The parse_urlquery function parses a URL query string and returns a dynamic object containing the query parameters as key-value pairs. Use this function to extract and analyze query parameters from URLs in logs, API requests, or web traffic data.

For users of other query languages

If you come from other query languages, this section explains how to adjust your existing queries to achieve the same results in APL.

In Splunk SPL, you use rex or URL parsing to extract query parameters. APL's parse_urlquery provides structured query string parsing.

```sql Splunk example | rex field=url "\\?(?.*)" | eval params=split(query_string, "&") ```
['sample-http-logs']
| extend params = parse_urlquery(uri)

In ANSI SQL, query string parsing requires complex string manipulation.

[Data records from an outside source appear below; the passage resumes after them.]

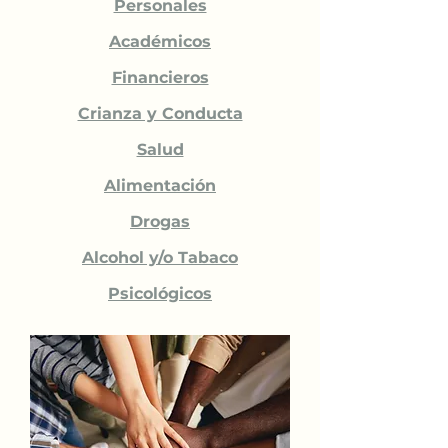
Personales
Académicos
Financieros
Crianza y Conducta
Salud
Alimentación
Drogas
Alcohol y/o Tabaco
Psicológicos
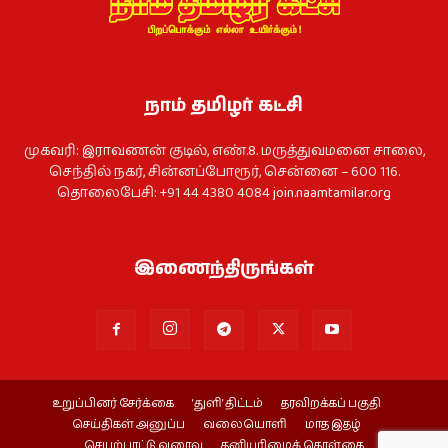
நாம் தமிழர் கட்சி
முகவரி: இராவணன் குடில், எண்.8. மருத்துவமனை சாலை,
செந்தில் நகர், சின்னப்போரூர், சென்னை – 600 116.
தொலைபேசி: +91 44 4380 4084
join.naamtamilar.org
இணைந்திருங்கள்
உறுப்பினர் சேர்க்கை
‘துளி’ திட்டம்
தரவிறக்கப் பகுதி
செய்திகள் அனுப்ப
வலையொளி
மாத இதழ்
செயற்பாட்டு வரைவு
தனியுரிமைக் கொள்கை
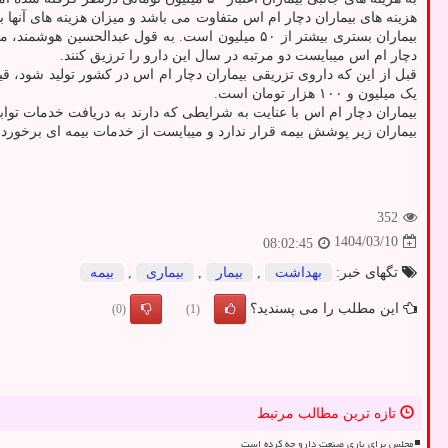
بیماران بستری بیشتر از ۵۰ میلیون است. به قول عبدالحسین هوشمند، مدیرعامل انجمن ام اس ایران، قیمت یک داروی تزریقی بیماران ام اس ۶۵ میلیون تومان است و این
دچار ام اس میبایست دو مرتبه در سال این دارو را ترزیق کنند.
یک میلیون و ۱۰۰ هزار تومان است.
بیماران دچار ام اس با عنایت به شرایطی که دارند به دریافت خدمات تواب
بیماران زیر پوشش بیمه قرار ندارد و میبایست از خدمات بیمه ای برخوردا
352
1404/03/10
08:02:45
تگهای خبر:
بهداشت
,
بیمار
,
بیماری
,
بیمه
این مطلب را می پسندید؟
(0)
(1)
تازه ترین مطالب مرتبط
مجلس برای یاری صنعت دارو چه کرده است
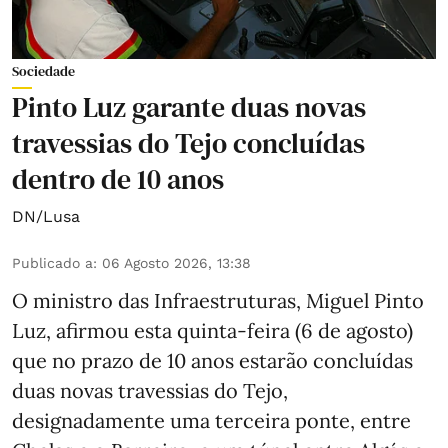
Sociedade
Pinto Luz garante duas novas
travessias do Tejo concluídas
dentro de 10 anos
DN/Lusa
Publicado a
:
06 Agosto 2026, 13:38
O ministro das Infraestruturas, Miguel Pinto
Luz, afirmou esta quinta-feira (6 de agosto)
que no prazo de 10 anos estarão concluídas
duas novas travessias do Tejo,
designadamente uma terceira ponte, entre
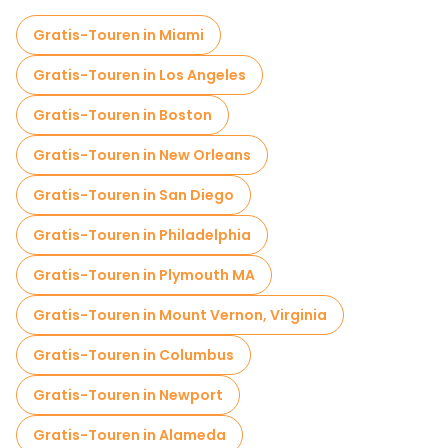
Fahrradtouren in Chicago
Gratis-Touren in Miami
Food-Touren in Chicago
Gratis-Touren in Los Angeles
Kostenlose Führungen in der Nähe The Art Institute of Chicago
Gratis-Touren in Boston
Kostenlose Führungen in der Nähe Chicago History Museum
Gratis-Touren in New Orleans
Gratis-Touren in San Diego
Gratis-Touren in Philadelphia
Gratis-Touren in Plymouth MA
Gratis-Touren in Mount Vernon, Virginia
Gratis-Touren in Columbus
Gratis-Touren in Newport
Gratis-Touren in Alameda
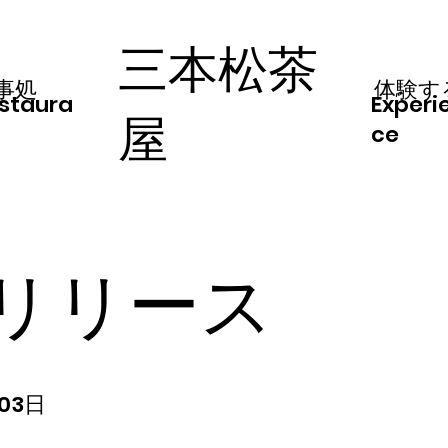
三本松茶
事処
体験す
staura
Experi
屋
ce
リリース
03日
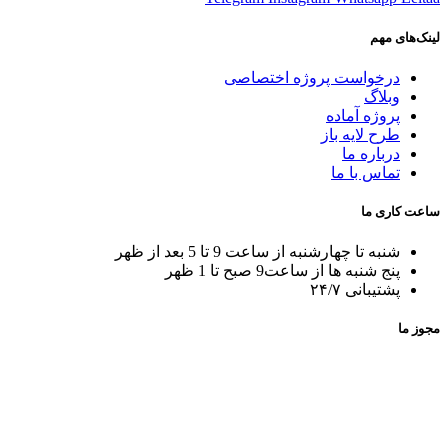
لینک‌های مهم
درخواست پروژه اختصاصی
وبلاگ
پروژه آماده
طرح لایه باز
درباره ما
تماس با ما
ساعت کاری ما
شنبه تا چهارشنبه از ساعت 9 تا 5 بعد از ظهر
پنج شنبه ها از ساعت9 صبح تا 1 ظهر
پشتیبانی ۲۴/۷
مجوز ما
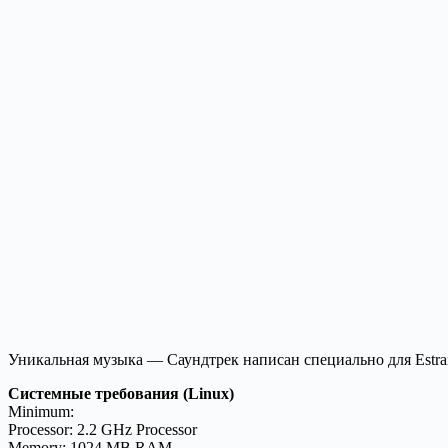
Уникальная музыка — Саундтрек написан специально для Estra
Системные требования (Linux)
Minimum:
Processor: 2.2 GHz Processor
Memory: 1024 MB RAM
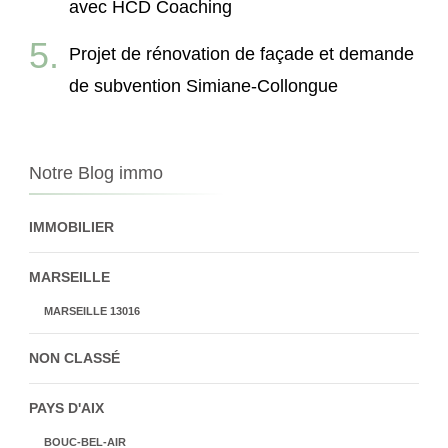
avec HCD Coaching
Projet de rénovation de façade et demande
de subvention Simiane-Collongue
Notre Blog immo
IMMOBILIER
MARSEILLE
MARSEILLE 13016
NON CLASSÉ
PAYS D'AIX
BOUC-BEL-AIR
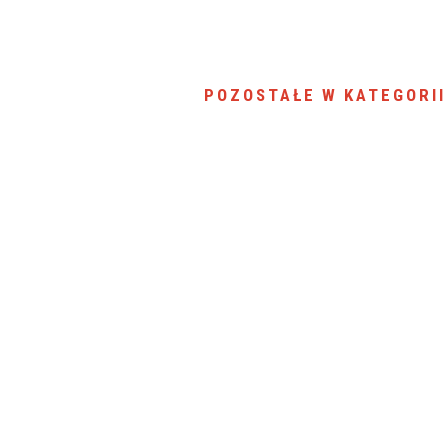
SU RYNKU FINANSOWEGO
POZOSTAŁE W KATEGORII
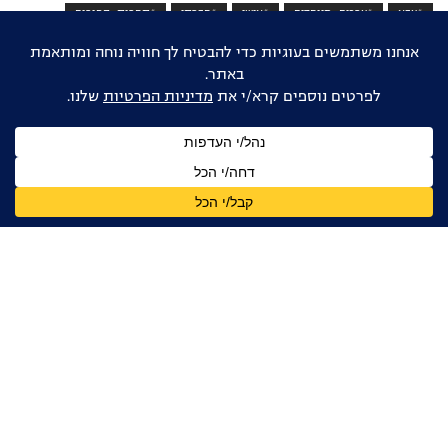
#צבא
#צרכים_מיוחדים
#אישי
#חברתי
#תחרות_הפורום
אוהבים דוקו ישראלי?
הישארו מעודכנים
שם
מלא
כתובת
דואר
אלקטרוני
אני מאשר/ת קבלת עדכונים, ניוזלטרים ומידע מקצועי
מהפורום הדוקומנטרי בישראל, בהתאם ל
מדיניות הפרטיות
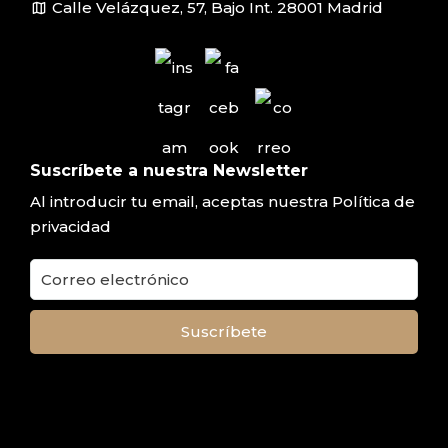
map
Calle Velázquez, 57, Bajo Int. 28001 Madrid
Suscríbete a nuestra Newsletter
Al introducir tu email, aceptas nuestra
Política de
privacidad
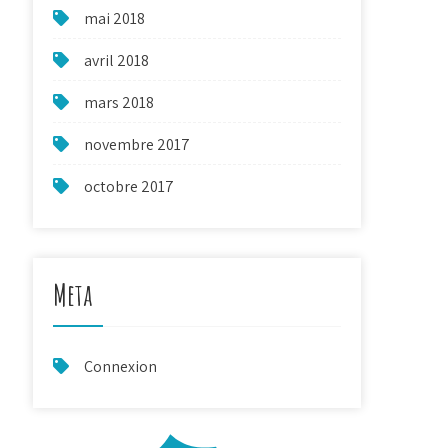
mai 2018
avril 2018
mars 2018
novembre 2017
octobre 2017
Meta
Connexion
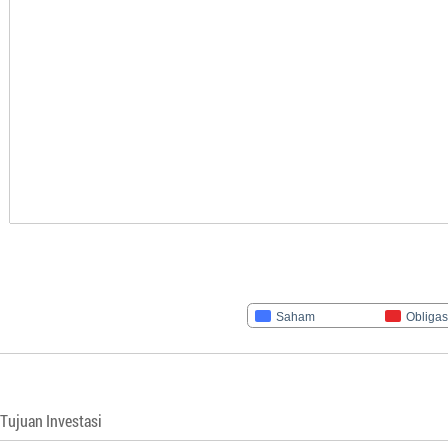
Saham
Obligas
Tujuan Investasi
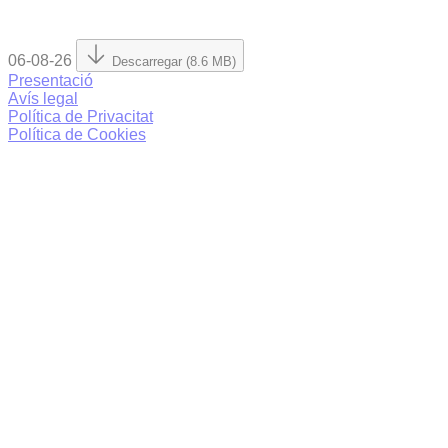
06-08-26
Descarregar (8.6 MB)
Presentació
Avís legal
Política de Privacitat
Política de Cookies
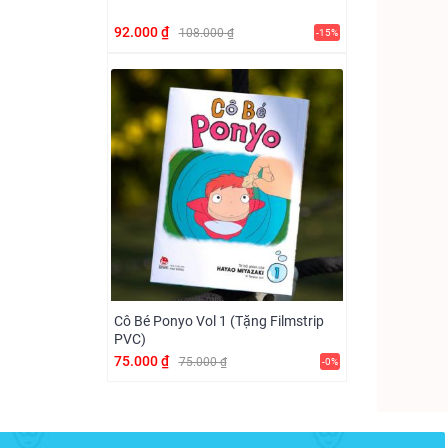
92.000 ₫
108.000 ₫
-15%
Cô Bé Ponyo Vol 1 (Tặng Filmstrip
PVC)
75.000 ₫
75.000 ₫
-0%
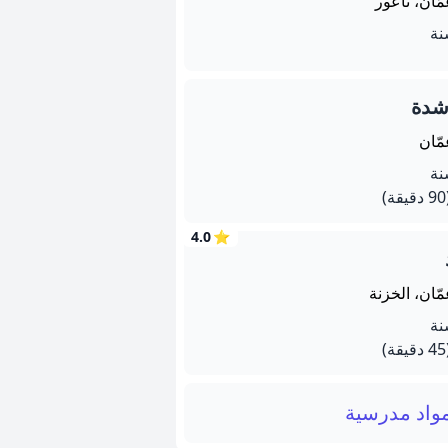
ّان، ناعور
شدة
مّان
يقة)
4.0
⭐
ّان، الخزنة
يقة)
واد مدرسية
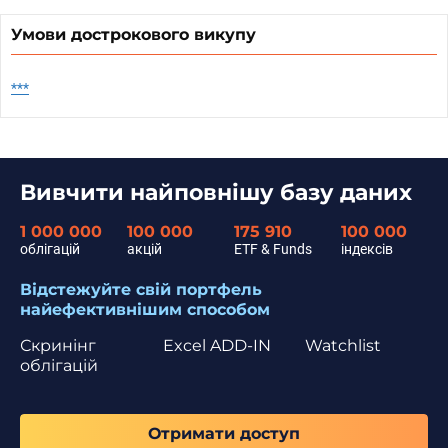
Умови дострокового викупу
***
Вивчити найповнішу базу даних
1 000 000
100 000
175 910
100 000
облігацій
акцій
ETF & Funds
індексів
Відстежуйте свій портфель
найефективнішим способом
Скринінг
Excel ADD-IN
Watchlist
облігацій
Отримати доступ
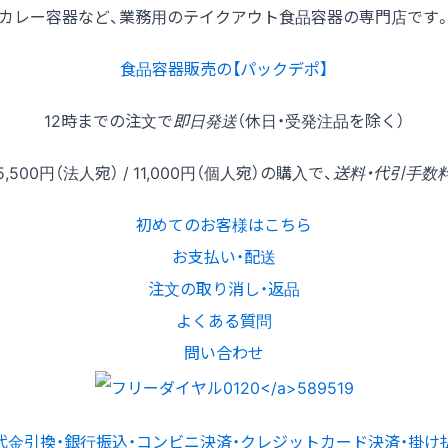
カレー容器など、業務用のテイクアウト食品容器の専門店です
食品容器販売の【パックデポ】
12時
までの
注文
で
即日発送
（休日・受発注品を除く）
5,500円
（法人宛） /
11,000円
（個人宛）の
購入
で、
送料・代引手数
初めてのお客様はこちら
お支払い・配送
注文の取り消し・返品
よくある質問
問い合わせ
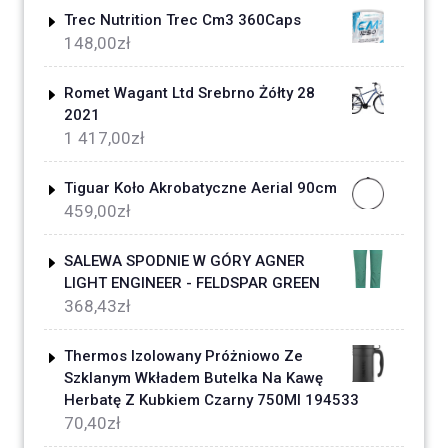
Trec Nutrition Trec Cm3 360Caps
148,00
zł
Romet Wagant Ltd Srebrno Żółty 28
2021
1 417,00
zł
Tiguar Koło Akrobatyczne Aerial 90cm
459,00
zł
SALEWA SPODNIE W GÓRY AGNER
LIGHT ENGINEER - FELDSPAR GREEN
368,43
zł
Thermos Izolowany Próżniowo Ze
Szklanym Wkładem Butelka Na Kawę
Herbatę Z Kubkiem Czarny 750Ml 194533
70,40
zł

APL's parse_urlquery provides native parsing.

```sql SQL example SELECT SUBSTRING(url, POSITION('?' IN url) + 1) AS query_string FROM logs; ```
['sample-http-logs']
| extend params = parse_urlquery(uri)

Usage

Syntax

parse_urlquery(query_string)

Parameters

Name Type Required Description
query_string string Yes A URL query string (with or without the leading '?') to parse.

Returns

Returns a dynamic object containing the query parameters as key-value pairs.

Use case examples

Extract and analyze query parameters from API requests to understand search patterns and filter usage.

Query

['sample-http-logs']
| extend parameters = parse_urlquery('page=1&limitation=50&sort=date')
| extend page = toint(parameters.page)
| extend limitation = toint(parameters.limitation)
| extend sort = tostring(parameters.sort)
| summarize request_count = count() by page, limitation, sort
| sort by request_count desc
| limit 10

Run in Playground

Output

page limit sort request_count
1 50 date 8765

This query parses query parameters from API requests to analyze pagination and sorting preferences.

Extract query parameters from HTTP spans to analyze API query patterns.

Query

['otel-demo-traces']
| extend query_string = '?user_id=12345&action=checkout&currency=USD'
| extend params = parse_urlquery(query_string)
| extend user_id = tostring(params.user_id)
| extend action = tostring(params.action)
| extend currency = tostring(params.currency)
| summarize span_count = count() by action, currency
| sort by span_count desc
| limit 10

Run in Playground

Output

action currency span_count
checkout USD 8765

This query extracts query parameters from span data to analyze user actions and currency usage patterns in a distributed system.

Detect potential SQL injection or XSS attacks by analyzing suspicious query parameters.

Query

['sample-http-logs']
| extend query_params = parse_urlquery('search=<script>&id=1 OR 1=1')
| extend search_param = tostring(query_params.search)
| extend id_param = tostring(query_params.id)
| extend has_script = indexof(search_param, '<script>') >= 0
| extend has_sql = indexof(id_param, 'OR') >= 0
| where has_script or has_sql
| project _time, uri, search_param, id_param, has_script, has_sql, id, ['geo.country']
| limit 10

Run in Playground

Output

_time uri search_param id_param has_script has_sql id geo.country
2024-11-06T10:00:00Z /search <script> 1 OR 1=1 true true user123 Unknown

This query parses query parameters from failed requests and checks for injection attack patterns, helping identify potential security threats.

  • parse_url: Parses complete URLs into all components. Use this when you need more than just query parameters.
  • url_decode: Decodes URL-encoded strings. Use this to decode individual query parameter values.
  • split: Splits strings by delimiters. Use this for simpler query string tokenization without key-value parsing.
  • parse_json: Parses JSON strings. Use this when working with JSON data rather than URL query strings.